Red Flags Requiring Urgent Assessment
- Bilious vomiting at any age
- Involuntary weight loss or faltering growth
- GI blood loss (haematemesis, melaena, haematochezia)
- Fever with localised peritonism
- Rash, arthritis, uveitis (IBD, IgA vasculitis/HSP)
- Family history of IBD, coeliac disease, peptic ulcer disease
- Perianal disease
- Pain consistently waking child from sleep
- Hepatosplenomegaly or palpable abdominal mass
Complications
| Complication | Context |
|---|---|
| Perforation with peritonitis | Delayed diagnosis of appendicitis; higher risk in young children with atypical presentations |
| Septic shock | Perforated viscus, infectious aetiology |
| Opioid-related respiratory depression | Inadequate monitoring; naloxone (weight-based IV/IM/IN) is reversal agent; all infants <6 months on opioids require HDU monitoring |
| Procedural sedation adverse events | Laryngospasm, apnoea, aspiration - require pre-procedural fasting, skilled team, full monitoring |
| Chronic pain disability | School absenteeism, social isolation, anxiety/depression, health-seeking behaviour |
| Missed surgical cause in apparent FAPD | Reassessment mandatory if red flags emerge or presentation changes |
Prognosis and Follow-up
Acute Abdominal Pain
- Surgical causes (appendicitis, intussusception) have excellent outcomes with timely intervention.
- Diagnostic delay - particularly in neonates and toddlers with atypical presentations - carries significantly higher morbidity and mortality.
Functional Abdominal Pain
- Approximately 30-50% of children with FAPD continue to have symptoms into adulthood.

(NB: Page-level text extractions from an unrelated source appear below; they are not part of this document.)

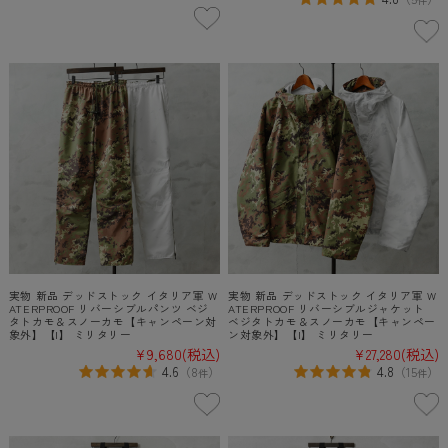
実物 新品 デッドストック イタリア軍 W
実物 新品 デッドストック イタリア軍 W
ATERPROOF リバーシブルパンツ ベジ
ATERPROOF リバーシブルジャケット
タトカモ＆スノーカモ【キャンペーン対
ベジタトカモ＆スノーカモ【キャンペー
象外】【I】 ミリタリー
ン対象外】【I】 ミリタリー
¥9,680
(税込)
¥27,280
(税込)
4.6
4.8
（
8
）
（
15
）
件
件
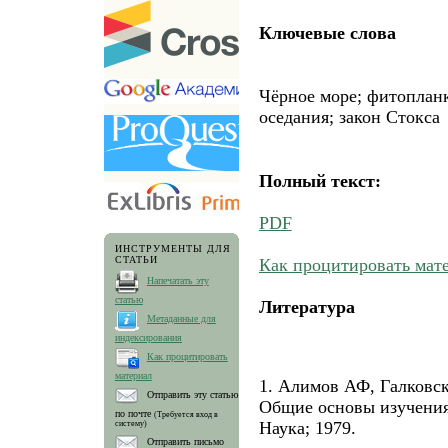
Ключевые слова
Чёрное море; фитопланк
оседания; закон Стокса
Полный текст:
PDF
ИНСТРУМЕНТЫ ДЛЯ
СТАТЬИ
Как процитировать мат
Напечатать эту
статью
Литература
Метаданные для
индексирования
Как процитировать
материал
1. Алимов АФ, Галковск
Отправить эту статью
Общие основы изучения
по почте
(Требуется вход в
Наука; 1979.
систему)
Отправить письмо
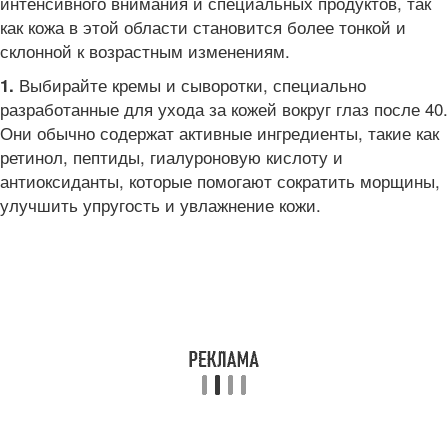
интенсивного внимания и специальных продуктов, так
как кожа в этой области становится более тонкой и
склонной к возрастным изменениям.
Выбирайте кремы и сыворотки, специально
1.
разработанные для ухода за кожей вокруг глаз после 40.
Они обычно содержат активные ингредиенты, такие как
ретинол, пептиды, гиалуроновую кислоту и
антиоксиданты, которые помогают сократить морщины,
улучшить упругость и увлажнение кожи.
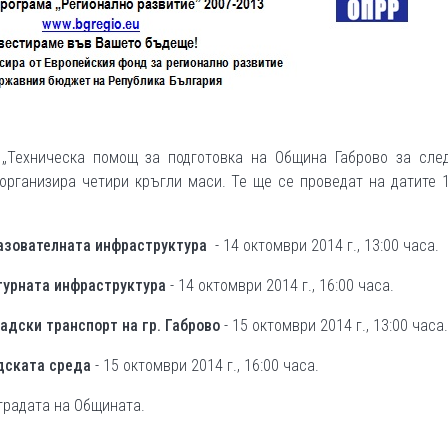
 „Техническа помощ за подготовка на Община Габрово за сле
организира четири кръгли маси. Те ще се проведат на датите 
азователната инфраструктура
- 14 октомври 2014 г., 13:00 часа.
турната инфраструктура
- 14 октомври 2014 г., 16:00 часа.
адски транспорт на гр. Габрово
- 15 октомври 2014 г., 13:00 часа.
дската среда
- 15 октомври 2014 г., 16:00 часа.
градата на Общината.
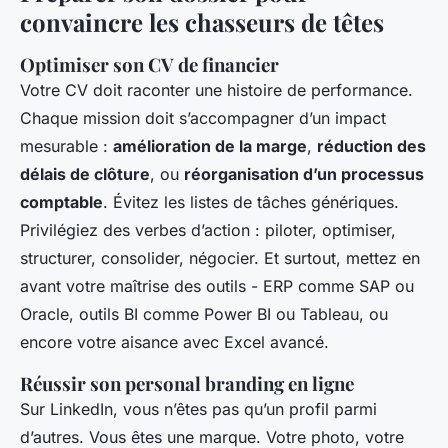
convaincre les chasseurs de têtes
Optimiser son CV de financier
Votre CV doit raconter une histoire de performance.
Chaque mission doit s’accompagner d’un impact
mesurable :
amélioration de la marge
,
réduction des
délais de clôture
, ou
réorganisation d’un processus
comptable
. Évitez les listes de tâches génériques.
Privilégiez des verbes d’action : piloter, optimiser,
structurer, consolider, négocier. Et surtout, mettez en
avant votre maîtrise des outils - ERP comme SAP ou
Oracle, outils BI comme Power BI ou Tableau, ou
encore votre aisance avec Excel avancé.
Réussir son personal branding en ligne
Sur LinkedIn, vous n’êtes pas qu’un profil parmi
d’autres. Vous êtes une marque. Votre photo, votre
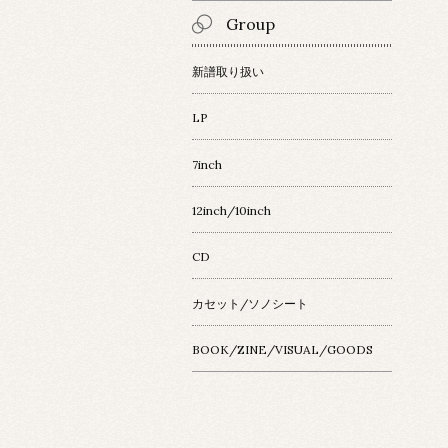
Group
新譜取り扱い
LP
7inch
12inch/10inch
CD
カセット/ソノシート
BOOK/ZINE/VISUAL/GOODS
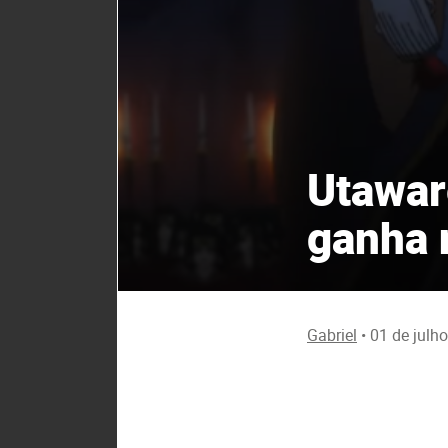
Utawar
ganha 
Gabriel
•
01 de julh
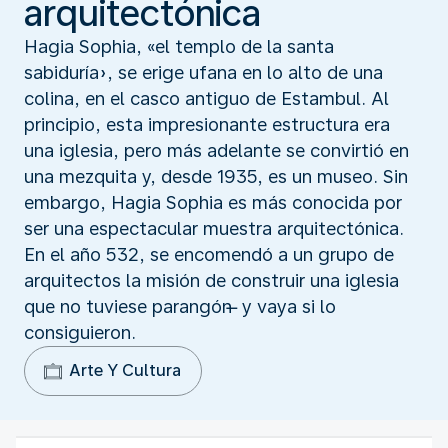
arquitectónica
Hagia Sophia, «el templo de la santa
sabiduría», se erige ufana en lo alto de una
colina, en el casco antiguo de Estambul. Al
principio, esta impresionante estructura era
una iglesia, pero más adelante se convirtió en
una mezquita y, desde 1935, es un museo. Sin
embargo, Hagia Sophia es más conocida por
ser una espectacular muestra arquitectónica.
En el año 532, se encomendó a un grupo de
arquitectos la misión de construir una iglesia
que no tuviese parangón ̶ y vaya si lo
consiguieron.
Arte Y Cultura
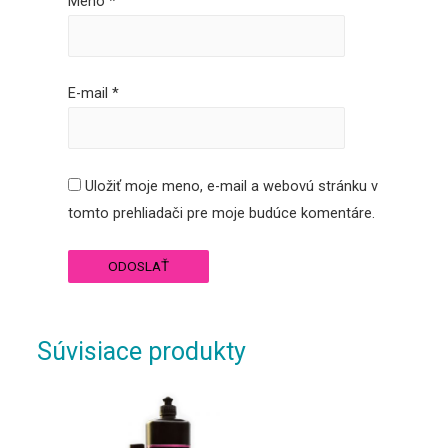
Meno
*
E-mail
*
Uložiť moje meno, e-mail a webovú stránku v
tomto prehliadači pre moje budúce komentáre.
Súvisiace produkty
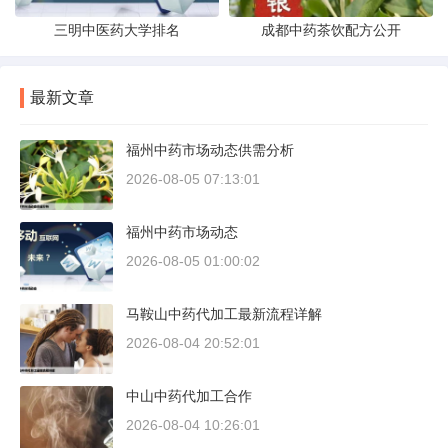
三明中医药大学排名
成都中药茶饮配方公开
最新文章
福州中药市场动态供需分析
2026-08-05 07:13:01
福州中药市场动态
2026-08-05 01:00:02
马鞍山中药代加工最新流程详解
2026-08-04 20:52:01
中山中药代加工合作
2026-08-04 10:26:01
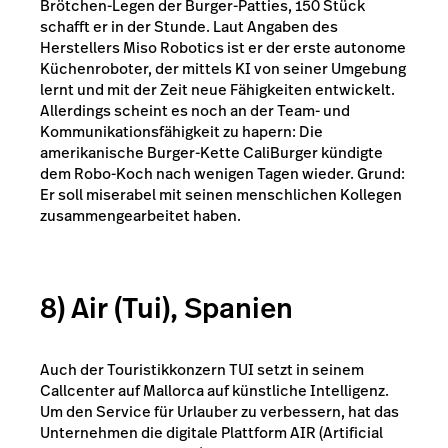
Brötchen-Legen der Burger-Patties, 150 Stück
schafft er in der Stunde. Laut Angaben des
Herstellers Miso Robotics ist er der erste autonome
Küchenroboter, der mittels KI von seiner Umgebung
lernt und mit der Zeit neue Fähigkeiten entwickelt.
Allerdings scheint es noch an der Team- und
Kommunikationsfähigkeit zu hapern: Die
amerikanische Burger-Kette
CaliBurger
kündigte
dem Robo-Koch nach wenigen Tagen wieder. Grund:
Er soll miserabel mit seinen menschlichen Kollegen
zusammengearbeitet haben.
8) Air (Tui), Spanien
Auch der Touristikkonzern TUI setzt in seinem
Callcenter auf Mallorca auf künstliche Intelligenz.
Um den Service für Urlauber zu verbessern, hat das
Unternehmen die digitale Plattform AIR (Artificial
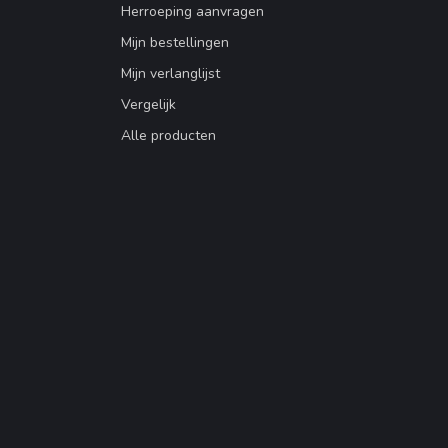
Herroeping aanvragen
Mijn bestellingen
Mijn verlanglijst
Vergelijk
Alle producten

- Predictors of persistence: co-existent anxiety/depression, parental reinforcement of sick-role behaviour, pain catastrophising.

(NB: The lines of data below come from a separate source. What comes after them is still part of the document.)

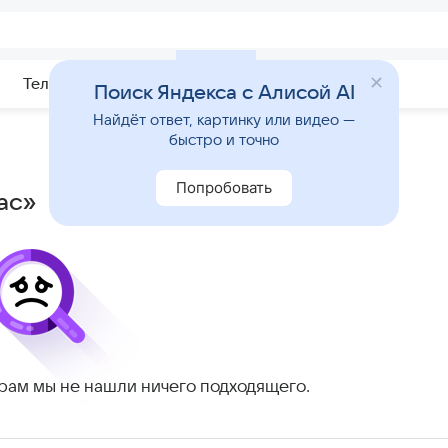
Телепрограмма
Звезды
Поиск Яндекса с Алисой AI
Найдёт ответ, картинку или видео —
быстро и точно
Попробовать
ас»
рам мы не нашли ничего подходящего.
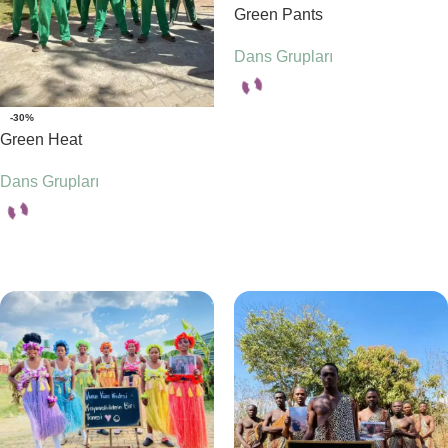
Green Pants
Dans Grupları
-30%
Seçenekler
Green Heat
Dans Grupları
Seçenekler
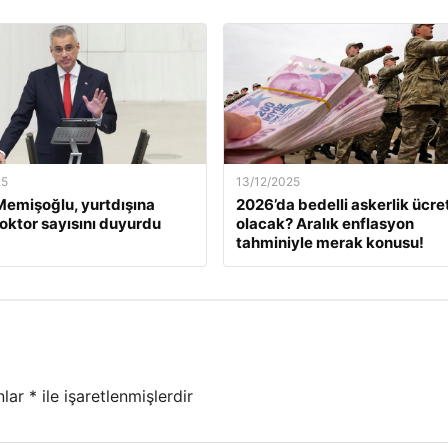
25
13/12/2025
emişoğlu, yurtdışına
2026’da bedelli askerlik ücret
oktor sayısını duyurdu
olacak? Aralık enflasyon
tahminiyle merak konusu!
nlar
*
ile işaretlenmişlerdir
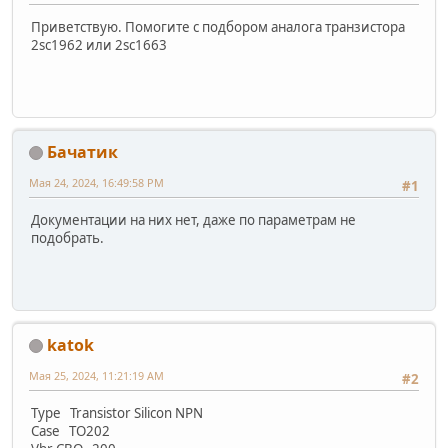
Приветствую. Помогите с подбором аналога транзистора
2sc1962 или 2sc1663
Бачатик
Мая 24, 2024, 16:49:58 PM
#1
Документации на них нет, даже по параметрам не
подобрать.
katok
Мая 25, 2024, 11:21:19 AM
#2
Type Transistor Silicon NPN
Case TO202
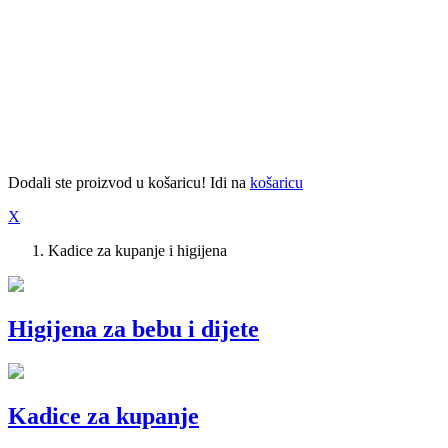
Dodali ste proizvod u košaricu! Idi na
košaricu
X
Kadice za kupanje i higijena
Higijena za bebu i dijete
Kadice za kupanje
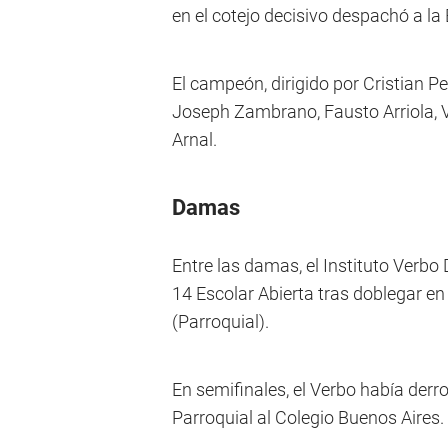
en el cotejo decisivo despachó a l
El campeón, dirigido por Cristian P
Joseph Zambrano, Fausto Arriola, 
Arnal.
Damas
Entre las damas, el Instituto Verb
14 Escolar Abierta tras doblegar en l
(Parroquial).
En semifinales, el Verbo había derro
Parroquial al Colegio Buenos Aires.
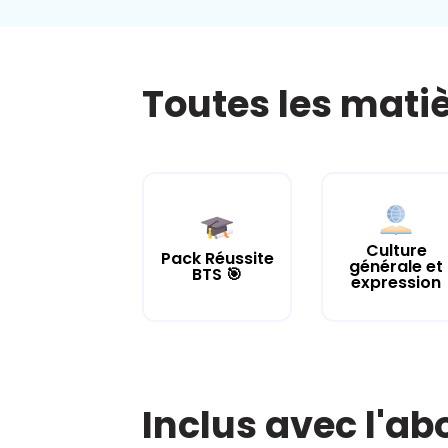
Toutes les mati
Culture
Pack Réussite
générale et
BTS 🎯
expression
Inclus avec l'a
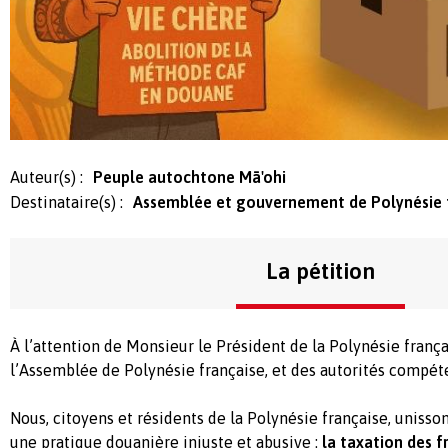
Auteur(s) :
Peuple autochtone Mā'ohi
Destinataire(s) :
Assemblée et gouvernement de Polynésie 
La pétition
À l’attention de Monsieur le Président de la Polynésie fran
l’Assemblée de Polynésie française, et des autorités compét
Nous, citoyens et résidents de la Polynésie française, uniss
une pratique douanière injuste et abusive :
la taxation des f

- With multidisciplinary treatment, the majority achieve significant functional improvement even without complete pain resolution.
Follow-up Framework
| Timeframe | Action |
|---|---|
| Acute presentation | Safety-net advice; clear return precautions; GP/general paediatric follow-up within 1-2 weeks if not admitted |
| Recurrent / functional pain | Structured multidisciplinary review; reassess for organic cause at each visit if red flags develop |
| Chronic pain | Regular paediatric pain service review; functional outcome measures; psychological co-management |
Referral and Admission Criteria
Admit to Hospital
- Peritonism, perforation, or surgical emergency
- Bilious vomiting or suspected obstruction/volvulus
- Haemodynamic instability
- Unable to maintain oral hydration
- Intussusception requiring radiological or surgical reduction
- Neonates with any concerning abdominal signs (same-day surgical consult)

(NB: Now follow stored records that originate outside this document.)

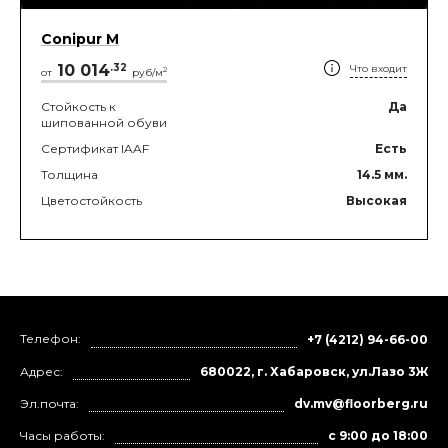
Conipur M
10 014
.
32
Что входит
2
от
руб/м
Стойкость к
Да
шипованной обуви
Сертификат IAAF
Есть
Толщина
14.5
мм.
Цветостойкость
Высокая
Телефон:
+7 (4212) 94-66-00
Адрес:
680022, г. Хабаровск, ул.Лазо 3Ж
Эл.почта:
dv.mv@floorberg.ru
Часы работы:
с 9:00 до 18:00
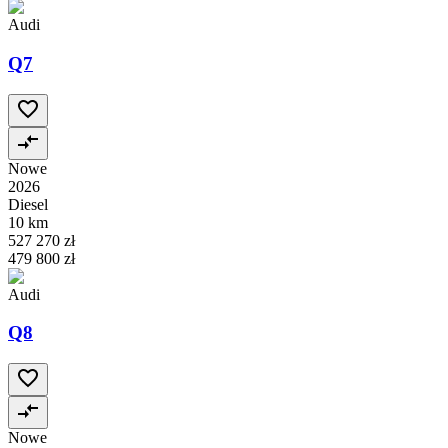
Audi
Q7
Nowe
2026
Diesel
10 km
527 270 zł
479 800 zł
Audi
Q8
Nowe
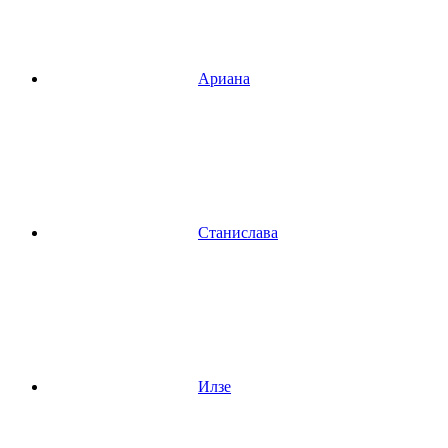
Ариана
Станислава
Илзе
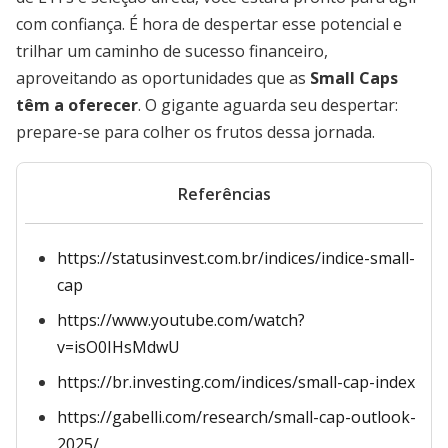
com confiança. É hora de despertar esse potencial e
trilhar um caminho de sucesso financeiro,
aproveitando as oportunidades que as
Small Caps
têm a oferecer
. O gigante aguarda seu despertar:
prepare-se para colher os frutos dessa jornada.
Referências
https://statusinvest.com.br/indices/indice-small-
cap
https://www.youtube.com/watch?
v=isO0IHsMdwU
https://br.investing.com/indices/small-cap-index
https://gabelli.com/research/small-cap-outlook-
2025/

- Age <3 months with unexplained abdominal pain
Specialist Referral
| Specialty | Indication |
|---|---|
| Paediatric Surgery | Appendicitis, hernia, Meckel diverticulum, malrotation |
| Paediatric Gastroenterology | IBD, coeliac disease, H. pylori, FAPD not responding to primary management |
| Paediatric Pain Service | Chronic/recurrent pain with functional impairment; complex analgesic requirements; neuropathic pain |
| Paediatric Psychology / Psychiatry | Co-existent anxiety, depression, school refusal, family dysfunction amplifying pain |
| Dietitian | IBS (low-FODMAP), IBD, coeliac disease |
| Gynaecology | Post-menarchal females with suspected pelvic pathology, dysmenorrhoea, suspected ectopic pregnancy |
Early multidisciplinary referral is essential. Delaying psychological input until investigations are complete implicitly communicates to families that the pain is not real, worsens outcomes, and is not consistent with current RACP/evidence-based guidance.